- Page text:

==================================================

Figure 3 shows saliency maps generated at each convolutional layer of the proposed All-CNN (Fig. 2). As shown in Fig. 3, saliency maps allow the medical diagnosis through a detailed visual inspection. They are generated by manipulating gradients of the data that are formed in forward and backward passes. Gradient of the output category is computed with respect to the input image. In Fig. 3 one can see that the gradients are highlighted showing the presence of intrinsic features like microaneurysms, soft exudates and hard exudates which are responsible for the DR levels.

Fig. 3.
figure 3

Saliency maps of an input image at each convolutional layer of the proposed All-CNN (Fig. 3): a - Optic Disc, b - Hard exudates, c - Soft exudates and d - Microaneueysms.

4.2 Training/Test

A supervised training is performed using the proposed architectures shown in Fig. 2 for the 5-class classification of DR. The model uses the cross entropy as loss in the objective function. Stochastic gradient descent optimization is used to minimize the discrepancy between the desired and estimated output of the network. The weights are updated using the backpropogation algorithm. Once the training is done, test images are applied as input for the multi-class classification.

5 Results

In this section, we present the results obtained by proposed architecture on Kaggle dataset. Experiments are conducted on Nvidia Tesla k80 machine with standard memory of 14GB RAM. We make use of 30000 images for training and 3000 images for the test from Kaggle dataset. We run our proposed All-CNN architecture for 200 epochs with a batch size 32 and achieved the accuracy of 86.64% and loss of 0.46. We first calculate confusion matrix and F1 score on the test data. We calculate Recall, Precision, F1 score (Table 3: left panel) using the values in confusion matrix (Table 3: right panel). One can observe that we achieve average F1 score of 0.6318 over the 5-class classification on the test data.

==================================================

[Collected data]
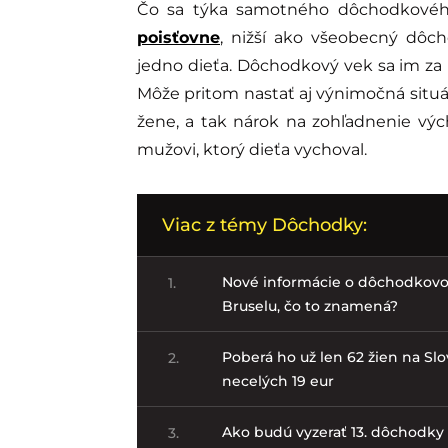
Čo sa týka samotného dôchodkového 
poisťovne
, nižší ako všeobecný dôc
jedno dieťa. Dôchodkový vek sa im za 
Môže pritom nastať aj výnimočná situá
žene, a tak nárok na zohľadnenie vý
mužovi, ktorý dieťa vychoval.
Viac z témy Dôchodky:
Nové informácie o dôchodkovo
1.
Bruselu, čo to znamená?
Poberá ho už len 62 žien na S
2.
necelých 19 eur
Ako budú vyzerať 13. dôchodky 
3.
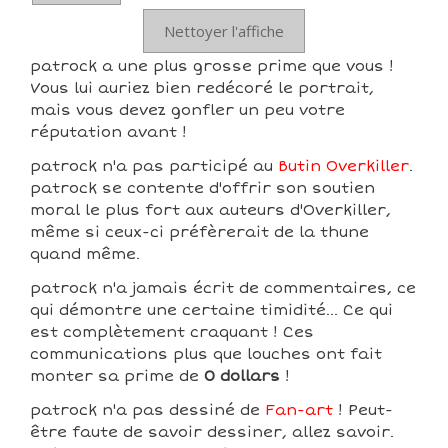
Nettoyer l'affiche
patrock a une plus grosse prime que vous !
Vous lui auriez bien redécoré le portrait,
mais vous devez gonfler un peu votre
réputation avant !
patrock n'a pas participé au
Butin Overkiller
.
patrock se contente d'offrir son soutien
moral le plus fort aux auteurs d'Overkiller,
même si ceux-ci préfèrerait de la thune
quand même.
patrock n'a jamais écrit de commentaires, ce
qui démontre une certaine timidité... Ce qui
est complètement craquant ! Ces
communications plus que louches ont fait
monter sa prime de
0 dollars
!
patrock n'a pas dessiné de
Fan-art
! Peut-
être faute de savoir dessiner, allez savoir.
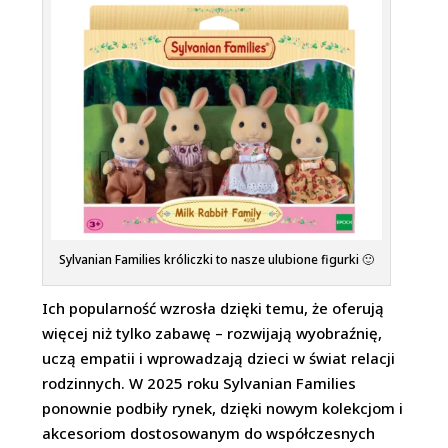
Sylvanian Families króliczki to nasze ulubione figurki 🙂
Ich popularność wzrosła dzięki temu, że oferują
więcej niż tylko zabawę – rozwijają wyobraźnię,
uczą empatii i wprowadzają dzieci w świat relacji
rodzinnych. W 2025 roku Sylvanian Families
ponownie podbiły rynek, dzięki nowym kolekcjom i
akcesoriom dostosowanym do współczesnych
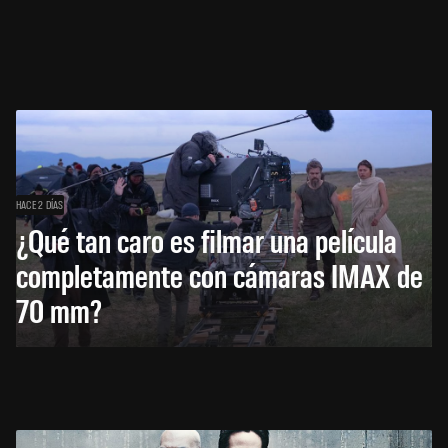
HACE 2 DÍAS
¿Qué tan caro es filmar una película
completamente con cámaras IMAX de
70 mm?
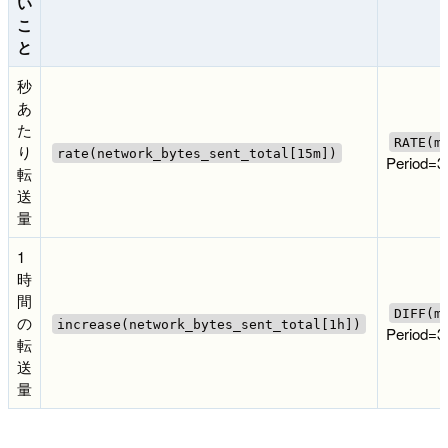
い
こ
と
秒
あ
た
RATE(m
り
rate(network_bytes_sent_total[15m])
Period=3
転
送
量
1
時
間
DIFF(m
の
increase(network_bytes_sent_total[1h])
Period=3
転
送
量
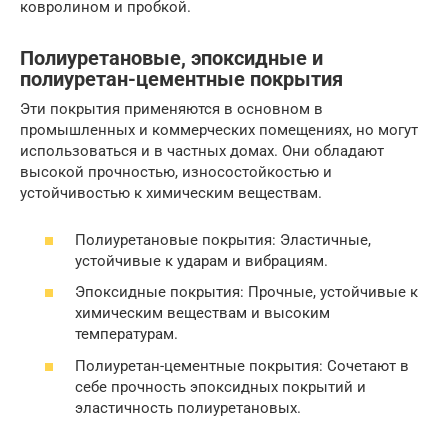
ковролином и пробкой.
Полиуретановые, эпоксидные и
полиуретан-цементные покрытия
Эти покрытия применяются в основном в
промышленных и коммерческих помещениях, но могут
использоваться и в частных домах. Они обладают
высокой прочностью, износостойкостью и
устойчивостью к химическим веществам.
Полиуретановые покрытия: Эластичные,
устойчивые к ударам и вибрациям.
Эпоксидные покрытия: Прочные, устойчивые к
химическим веществам и высоким
температурам.
Полиуретан-цементные покрытия: Сочетают в
себе прочность эпоксидных покрытий и
эластичность полиуретановых.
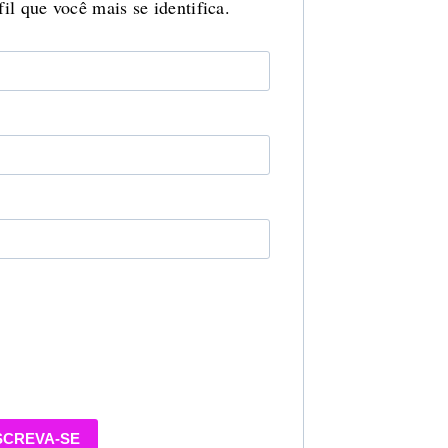
il que você mais se identifica.
SCREVA-SE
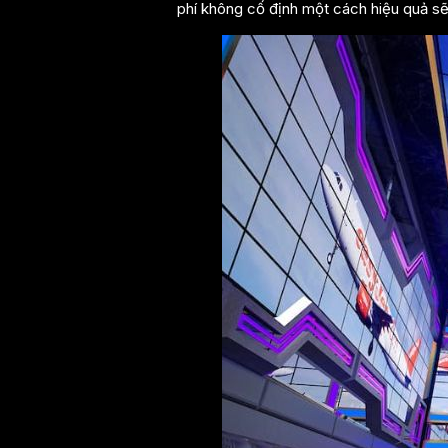
phí không cố định một cách hiệu quả sẽ 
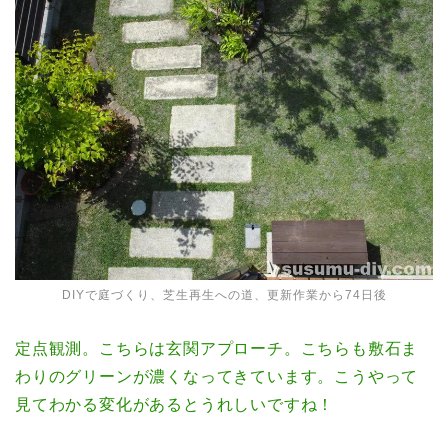
DIYで庭づくり、芝生再生への道、更新作業から74日後
定点観測。こちらは玄関アプローチ。こちらも敷石ま
わりのグリーンが濃くなってきています。こうやって
見てわかる変化があるとうれしいですね！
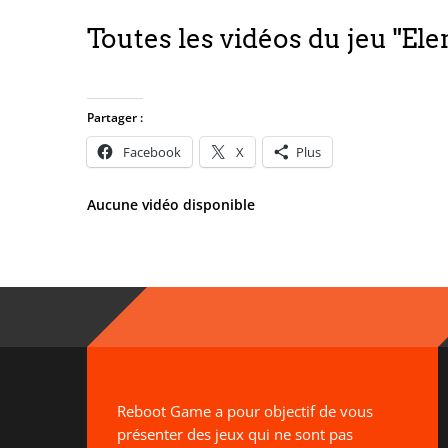
Toutes les vidéos du jeu "El
Partager :
Facebook
X
Plus
Aucune vidéo disponible
Reboot Game a pour objectif de vous
présenter des jeux qui ne sont pas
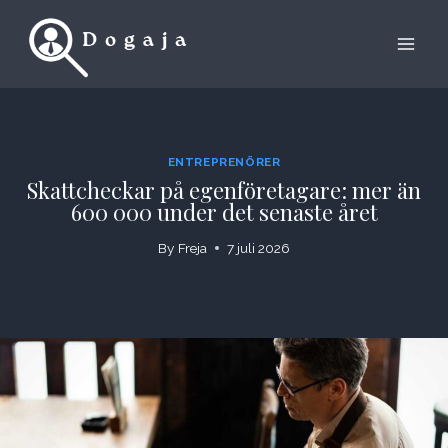
Skip
to
content
ENTREPRENÖRER
Skattcheckar på egenföretagare: mer än
600 000 under det senaste året
By
Freja
7 juli 2026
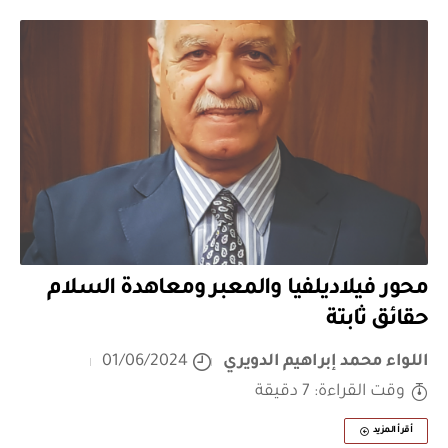
محور فيلاديلفيا والمعبر ومعاهدة السلام
حقائق ثابتة
اللواء محمد إبراهيم الدويري
01/06/2024
وقت القراءة: 7 دقيقة
أقرأ المزيد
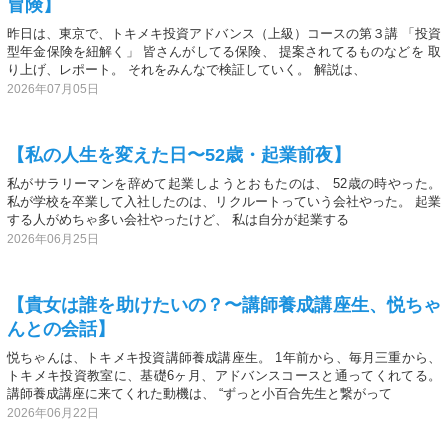
冒険】
昨日は、東京で、トキメキ投資アドバンス（上級）コースの第３講 「投資
型年金保険を紐解く」 皆さんがしてる保険、 提案されてるものなどを 取
り上げ、レポート。 それをみんなで検証していく。 解説は、
2026年07月05日
【私の人生を変えた日〜52歳・起業前夜】
私がサラリーマンを辞めて起業しようとおもたのは、 52歳の時やった。
私が学校を卒業して入社したのは、リクルートっていう会社やった。 起業
する人がめちゃ多い会社やったけど、 私は自分が起業する
2026年06月25日
【貴女は誰を助けたいの？〜講師養成講座生、悦ちゃ
んとの会話】
悦ちゃんは、トキメキ投資講師養成講座生。 1年前から、毎月三重から、
トキメキ投資教室に、基礎6ヶ月、アドバンスコースと通ってくれてる。
講師養成講座に来てくれた動機は、 “ずっと小百合先生と繋がって
2026年06月22日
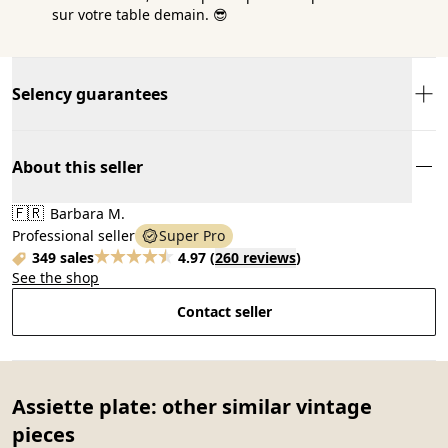
sur votre table demain. 😎
Selency guarantees
About this seller
🇫🇷
Barbara M.
Professional seller
Super Pro
349 sales
4.97
(
260 reviews
)
See the shop
Contact seller
Assiette plate: other similar vintage
pieces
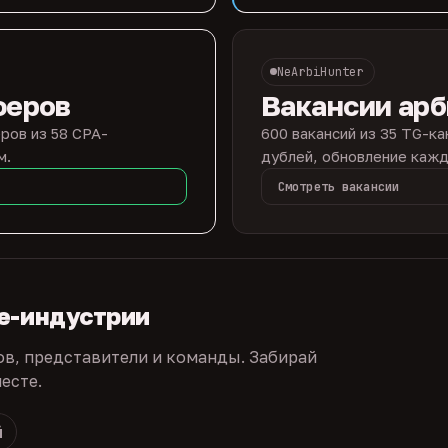
NeArbiHunter
феров
Вакансии ар
ров из 58 CPA-
600 вакансий из 35 TG-ка
м.
дублей, обновление кажд
Смотреть вакансии
te-индустрии
ов, представители и команды. Забирай
есте.
й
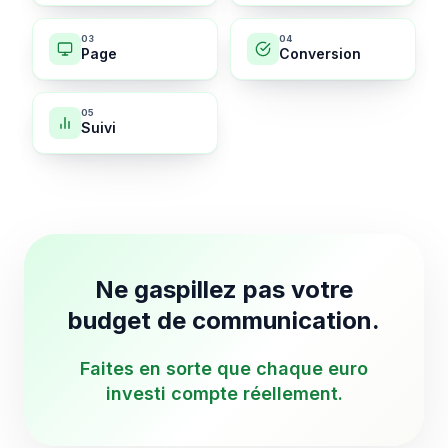
0
3
0
4
Page
Conversion
0
5
Suivi
Ne gaspillez pas votre
budget de communication.
Faites en sorte que chaque euro
investi compte réellement.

==================================================

- Problem details: Write down the passage on diabetic retinopathy classification word for word, starting at "Figure 3 shows saliency" and ending at "the DR levels.". None of this material has any bearing on the passage on diabetic retinopathy classification.

- Answer section:
Figure 3 shows saliency maps generated at each convolutional layer of the proposed All-CNN (Fig. 2). As shown in Fig. 3, saliency maps allow the medical diagnosis through a detailed visual inspection. They are generated by manipulating gradients of the data that are formed in forward and backward passes. Gradient of the output category is computed with respect to the input image. In Fig. 3 one can see that the gradients are highlighted showing the presence of intrinsic features like microaneurysms, soft exudates and hard exudates which are responsible for the DR levels.